:: INFORMATION SUPPLIED ::
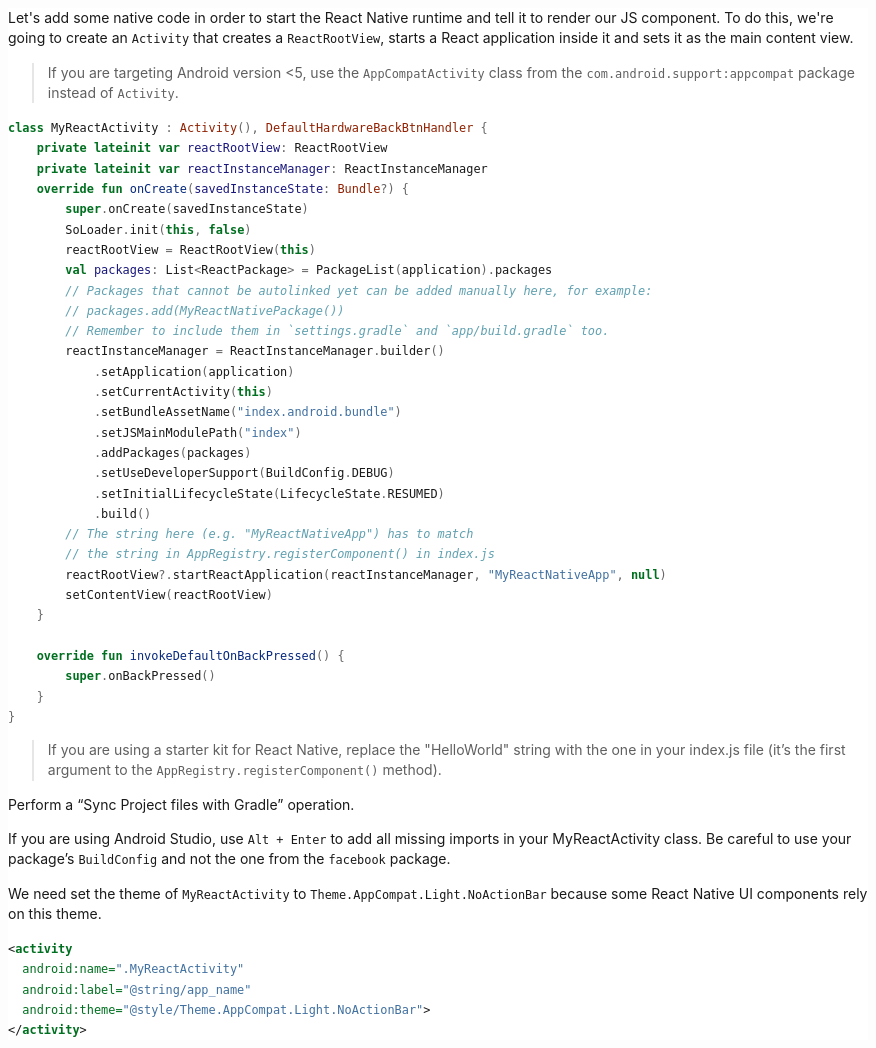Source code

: Let's add some native code in order to start the React Native runtime and tell it to render our JS component. To do this, we're going to create an `Activity` that creates a `ReactRootView`, starts a React application inside it and sets it as the main content view.

> If you are targeting Android version &lt;5, use the `AppCompatActivity` class from the `com.android.support:appcompat` package instead of `Activity`.

```kotlin
class MyReactActivity : Activity(), DefaultHardwareBackBtnHandler {
    private lateinit var reactRootView: ReactRootView
    private lateinit var reactInstanceManager: ReactInstanceManager
    override fun onCreate(savedInstanceState: Bundle?) {
        super.onCreate(savedInstanceState)
        SoLoader.init(this, false)
        reactRootView = ReactRootView(this)
        val packages: List<ReactPackage> = PackageList(application).packages
        // Packages that cannot be autolinked yet can be added manually here, for example:
        // packages.add(MyReactNativePackage())
        // Remember to include them in `settings.gradle` and `app/build.gradle` too.
        reactInstanceManager = ReactInstanceManager.builder()
            .setApplication(application)
            .setCurrentActivity(this)
            .setBundleAssetName("index.android.bundle")
            .setJSMainModulePath("index")
            .addPackages(packages)
            .setUseDeveloperSupport(BuildConfig.DEBUG)
            .setInitialLifecycleState(LifecycleState.RESUMED)
            .build()
        // The string here (e.g. "MyReactNativeApp") has to match
        // the string in AppRegistry.registerComponent() in index.js
        reactRootView?.startReactApplication(reactInstanceManager, "MyReactNativeApp", null)
        setContentView(reactRootView)
    }

    override fun invokeDefaultOnBackPressed() {
        super.onBackPressed()
    }
}
```

> If you are using a starter kit for React Native, replace the "HelloWorld" string with the one in your index.js file (it’s the first argument to the `AppRegistry.registerComponent()` method).

Perform a “Sync Project files with Gradle” operation.

If you are using Android Studio, use `Alt + Enter` to add all missing imports in your MyReactActivity class. Be careful to use your package’s `BuildConfig` and not the one from the `facebook` package.

We need set the theme of `MyReactActivity` to `Theme.AppCompat.Light.NoActionBar` because some React Native UI components rely on this theme.

```xml
<activity
  android:name=".MyReactActivity"
  android:label="@string/app_name"
  android:theme="@style/Theme.AppCompat.Light.NoActionBar">
</activity>
```
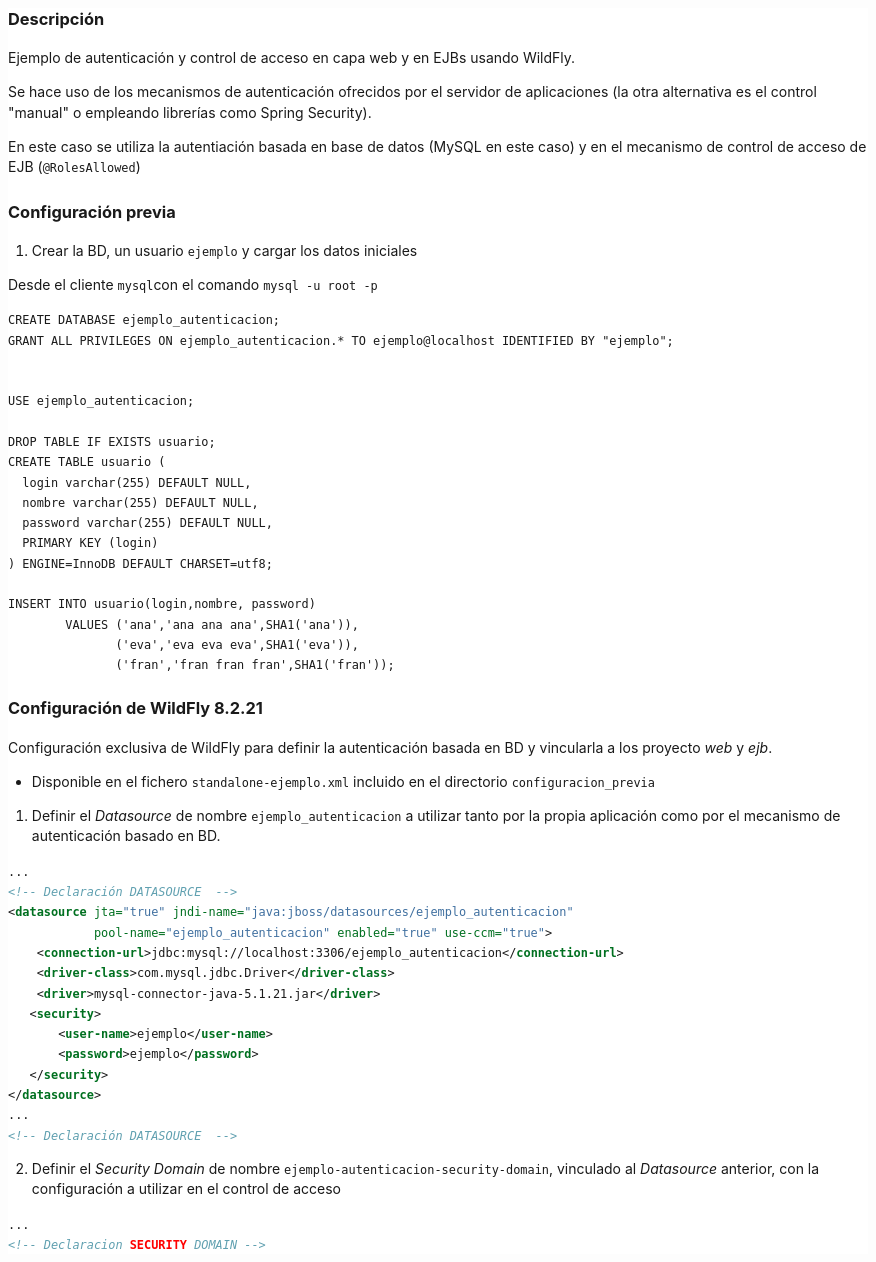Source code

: ### Descripción
Ejemplo de autenticación y control de acceso en capa web y en EJBs usando WildFly.

Se hace uso de los mecanismos de autenticación ofrecidos por el servidor de aplicaciones (la otra alternativa es el control "manual" o empleando librerías como Spring Security).

En este caso se utiliza la autentiación basada en base de datos (MySQL en este caso) y en el mecanismo de control de acceso de EJB (`@RolesAllowed`)

### Configuración previa
1. Crear la BD, un usuario `ejemplo` y cargar los datos iniciales

Desde el cliente `mysql`con el comando `mysql -u root -p`

```
CREATE DATABASE ejemplo_autenticacion;
GRANT ALL PRIVILEGES ON ejemplo_autenticacion.* TO ejemplo@localhost IDENTIFIED BY "ejemplo";


USE ejemplo_autenticacion;

DROP TABLE IF EXISTS usuario;
CREATE TABLE usuario (
  login varchar(255) DEFAULT NULL,
  nombre varchar(255) DEFAULT NULL,
  password varchar(255) DEFAULT NULL,
  PRIMARY KEY (login)
) ENGINE=InnoDB DEFAULT CHARSET=utf8;

INSERT INTO usuario(login,nombre, password)
        VALUES ('ana','ana ana ana',SHA1('ana')),
               ('eva','eva eva eva',SHA1('eva')),
               ('fran','fran fran fran',SHA1('fran'));
```



### Configuración de WildFly 8.2.21
Configuración exclusiva de WildFly para definir la autenticación basada en BD y vincularla a los proyecto _web_ y _ejb_.

  * Disponible en el fichero `standalone-ejemplo.xml` incluido en el directorio `configuracion_previa`

1. Definir el _Datasource_ de nombre `ejemplo_autenticacion` a utilizar tanto por la propia aplicación como por el mecanismo de autenticación basado en BD.
```xml
...
<!-- Declaración DATASOURCE  -->
<datasource jta="true" jndi-name="java:jboss/datasources/ejemplo_autenticacion"
            pool-name="ejemplo_autenticacion" enabled="true" use-ccm="true">
    <connection-url>jdbc:mysql://localhost:3306/ejemplo_autenticacion</connection-url>
    <driver-class>com.mysql.jdbc.Driver</driver-class>
    <driver>mysql-connector-java-5.1.21.jar</driver>
   <security>
       <user-name>ejemplo</user-name>
       <password>ejemplo</password>
   </security>
</datasource>
...
<!-- Declaración DATASOURCE  -->
```
2. Definir el _Security Domain_ de nombre `ejemplo-autenticacion-security-domain`, vinculado al _Datasource_ anterior, con la configuración a utilizar en el control de acceso
```xml
...
<!-- Declaracion SECURITY DOMAIN -->
```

:: WORK ORDER ::
Could you reproduce exactly, and only, the lines from the start of the records through the line containing "main content view.", leaving out the pictures?

:: OUTPUT ::
Source code

: Let's add some native code in order to start the React Native runtime and tell it to render our JS component. To do this, we're going to create an `Activity` that creates a `ReactRootView`, starts a React application inside it and sets it as the main content view.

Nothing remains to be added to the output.